Key Takeaway #3 - Directed Referral Requirements are Permissible but Do Not Waive the Stark Law’s Fair Market Value Requirements
The DOJ also raised Erlanger’s efforts to combat “patient leakage” by tracking employed physicians’ referrals outside of the system. Allegedly, Erlanger attempted to combat patient leakage by employing more physicians and expecting their employed physicians to treat their patients at Erlanger’s facilities and to refer their patients to other medical providers employed by Erlanger. It should be noted that the Stark Law specifically permits health systems and other providers to contractually require employed physicians to refer exclusively within the network (otherwise known as directed referral requirements). Yet, this Complaint serves as a reminder that the Stark Law’s requirements for directed referrals are technical, and compliance with the directed referral requirements do not waive the Stark Law’s requirement that employed physicians’ compensation must be consistent with fair market value.
Conclusion
The DOJ’s Complaint included specific compensation information and allegations involving at least six physicians identified in the Complaint, and alleges $27.8 million in improper payments, subject to trebling and per-claim penalties, if FCA liability is established in the proceeding by DOJ.
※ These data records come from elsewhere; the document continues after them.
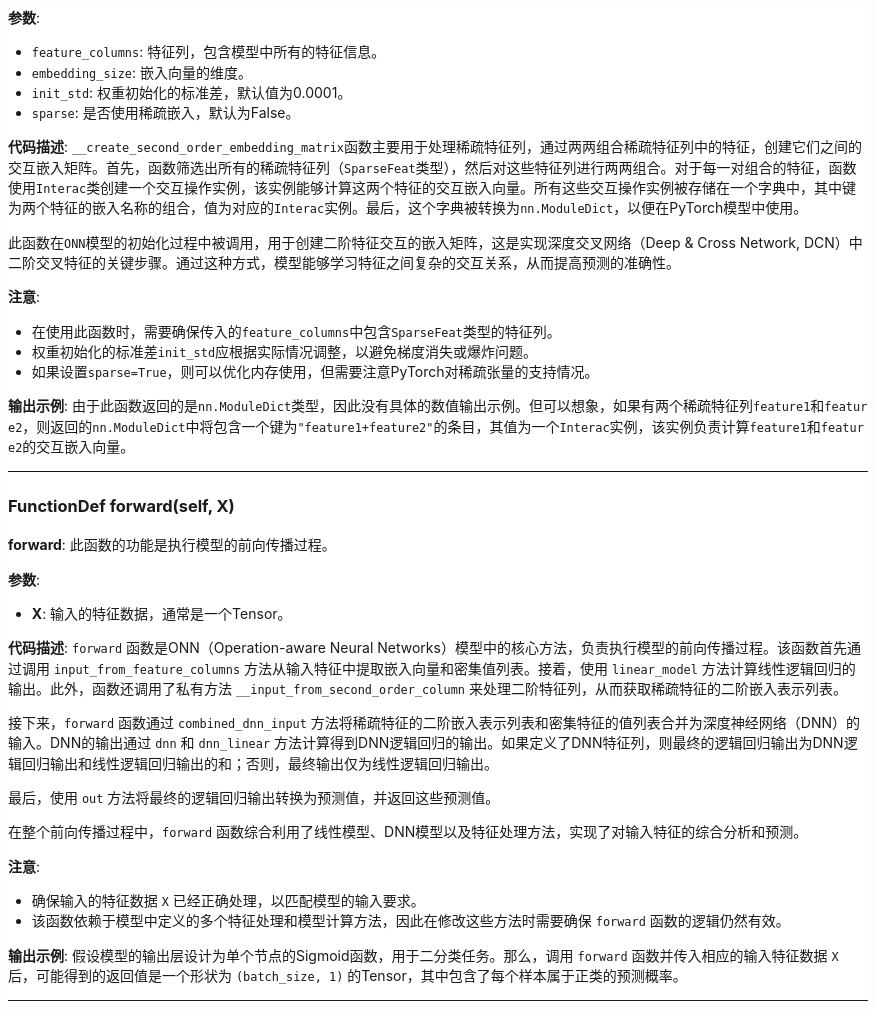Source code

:**参数**:
- `feature_columns`: 特征列，包含模型中所有的特征信息。
- `embedding_size`: 嵌入向量的维度。
- `init_std`: 权重初始化的标准差，默认值为0.0001。
- `sparse`: 是否使用稀疏嵌入，默认为False。

**代码描述**:
`__create_second_order_embedding_matrix`函数主要用于处理稀疏特征列，通过两两组合稀疏特征列中的特征，创建它们之间的交互嵌入矩阵。首先，函数筛选出所有的稀疏特征列（`SparseFeat`类型），然后对这些特征列进行两两组合。对于每一对组合的特征，函数使用`Interac`类创建一个交互操作实例，该实例能够计算这两个特征的交互嵌入向量。所有这些交互操作实例被存储在一个字典中，其中键为两个特征的嵌入名称的组合，值为对应的`Interac`实例。最后，这个字典被转换为`nn.ModuleDict`，以便在PyTorch模型中使用。

此函数在`ONN`模型的初始化过程中被调用，用于创建二阶特征交互的嵌入矩阵，这是实现深度交叉网络（Deep & Cross Network, DCN）中二阶交叉特征的关键步骤。通过这种方式，模型能够学习特征之间复杂的交互关系，从而提高预测的准确性。

**注意**:
- 在使用此函数时，需要确保传入的`feature_columns`中包含`SparseFeat`类型的特征列。
- 权重初始化的标准差`init_std`应根据实际情况调整，以避免梯度消失或爆炸问题。
- 如果设置`sparse=True`，则可以优化内存使用，但需要注意PyTorch对稀疏张量的支持情况。

**输出示例**:
由于此函数返回的是`nn.ModuleDict`类型，因此没有具体的数值输出示例。但可以想象，如果有两个稀疏特征列`feature1`和`feature2`，则返回的`nn.ModuleDict`中将包含一个键为`"feature1+feature2"`的条目，其值为一个`Interac`实例，该实例负责计算`feature1`和`feature2`的交互嵌入向量。
***
### FunctionDef forward(self, X)
**forward**: 此函数的功能是执行模型的前向传播过程。

**参数**:
- **X**: 输入的特征数据，通常是一个Tensor。

**代码描述**:
`forward` 函数是ONN（Operation-aware Neural Networks）模型中的核心方法，负责执行模型的前向传播过程。该函数首先通过调用 `input_from_feature_columns` 方法从输入特征中提取嵌入向量和密集值列表。接着，使用 `linear_model` 方法计算线性逻辑回归的输出。此外，函数还调用了私有方法 `__input_from_second_order_column` 来处理二阶特征列，从而获取稀疏特征的二阶嵌入表示列表。

接下来，`forward` 函数通过 `combined_dnn_input` 方法将稀疏特征的二阶嵌入表示列表和密集特征的值列表合并为深度神经网络（DNN）的输入。DNN的输出通过 `dnn` 和 `dnn_linear` 方法计算得到DNN逻辑回归的输出。如果定义了DNN特征列，则最终的逻辑回归输出为DNN逻辑回归输出和线性逻辑回归输出的和；否则，最终输出仅为线性逻辑回归输出。

最后，使用 `out` 方法将最终的逻辑回归输出转换为预测值，并返回这些预测值。

在整个前向传播过程中，`forward` 函数综合利用了线性模型、DNN模型以及特征处理方法，实现了对输入特征的综合分析和预测。

**注意**:
- 确保输入的特征数据 `X` 已经正确处理，以匹配模型的输入要求。
- 该函数依赖于模型中定义的多个特征处理和模型计算方法，因此在修改这些方法时需要确保 `forward` 函数的逻辑仍然有效。

**输出示例**:
假设模型的输出层设计为单个节点的Sigmoid函数，用于二分类任务。那么，调用 `forward` 函数并传入相应的输入特征数据 `X` 后，可能得到的返回值是一个形状为 `(batch_size, 1)` 的Tensor，其中包含了每个样本属于正类的预测概率。
***
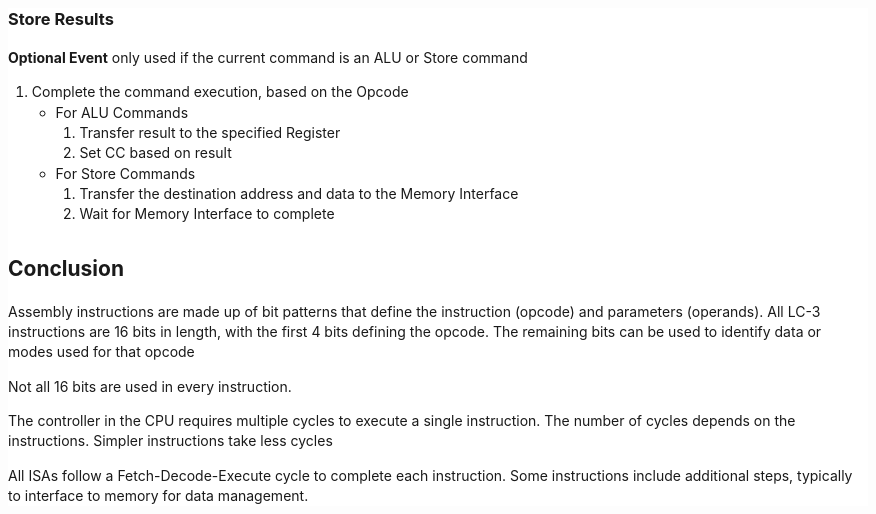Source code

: ### Store Results

**Optional Event** only used if the current command is an ALU or Store command

1. Complete the command execution, based on the Opcode
    - For ALU Commands
        1. Transfer result to the specified Register
        1. Set CC based on result
    - For Store Commands
        1. Transfer the destination address and data to the Memory Interface
        1. Wait for Memory Interface to complete

## Conclusion

Assembly instructions are made up of bit patterns that define the instruction (opcode) and parameters (operands). All LC-3 instructions are 16 bits in length, with the first 4 bits defining the opcode. The remaining bits can be used to identify data or modes used for that opcode

Not all 16 bits are used in every instruction.

The controller in the CPU requires multiple cycles to execute a single instruction. The number of cycles depends on the instructions. Simpler instructions take less cycles

All ISAs follow a Fetch-Decode-Execute cycle to complete each instruction. Some instructions include additional steps, typically to interface to memory for data management.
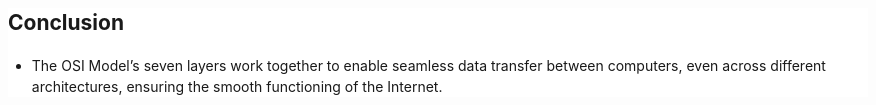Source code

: ## Conclusion

- The OSI Model’s seven layers work together to enable seamless data transfer between computers, even across different architectures, ensuring the smooth functioning of the Internet.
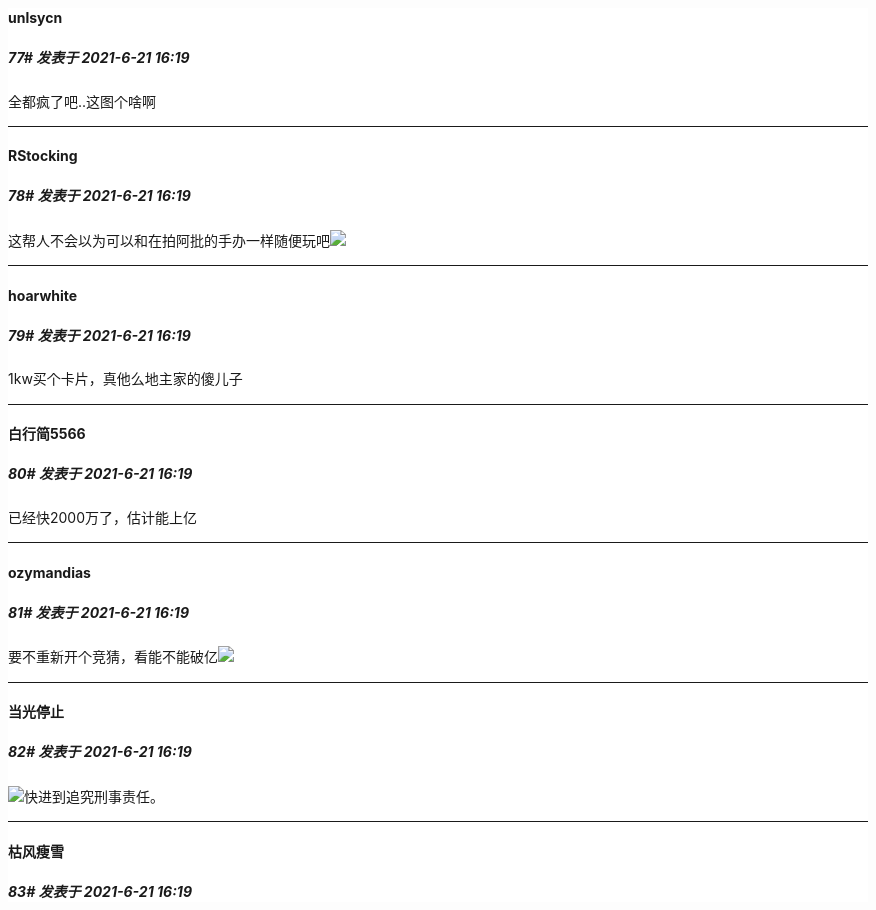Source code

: ####  unlsycn  
##### 77#       发表于 2021-6-21 16:19


全都疯了吧..这图个啥啊


*****

####  RStocking  
##### 78#       发表于 2021-6-21 16:19


这帮人不会以为可以和在拍阿批的手办一样随便玩吧<img src="https://static.saraba1st.com/image/smiley/face2017/003.png" referrerpolicy="no-referrer">


*****

####  hoarwhite  
##### 79#       发表于 2021-6-21 16:19


1kw买个卡片，真他么地主家的傻儿子


*****

####  白行简5566  
##### 80#       发表于 2021-6-21 16:19


已经快2000万了，估计能上亿


*****

####  ozymandias  
##### 81#       发表于 2021-6-21 16:19


要不重新开个竞猜，看能不能破亿<img src="https://static.saraba1st.com/image/smiley/face2017/053.png" referrerpolicy="no-referrer">


*****

####  当光停止  
##### 82#       发表于 2021-6-21 16:19


<img src="https://static.saraba1st.com/image/smiley/face2017/067.png" referrerpolicy="no-referrer">快进到追究刑事责任。


*****

####  枯风瘦雪  
##### 83#       发表于 2021-6-21 16:19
This action is a reminder of the increased enforcement attention by DOJ on alleged Stark Law violations. The Complaint highlights the risks involved in changing physician compensation controls involving physician compensation, the many murky areas related to fair market value, the limits in DOJ’s view of “productivity bonuses,” the need for careful tracking with respect to medical director salaries, and the risks involved (in DOJ’s view) of compensation exceeding the 75th or 90th percentiles.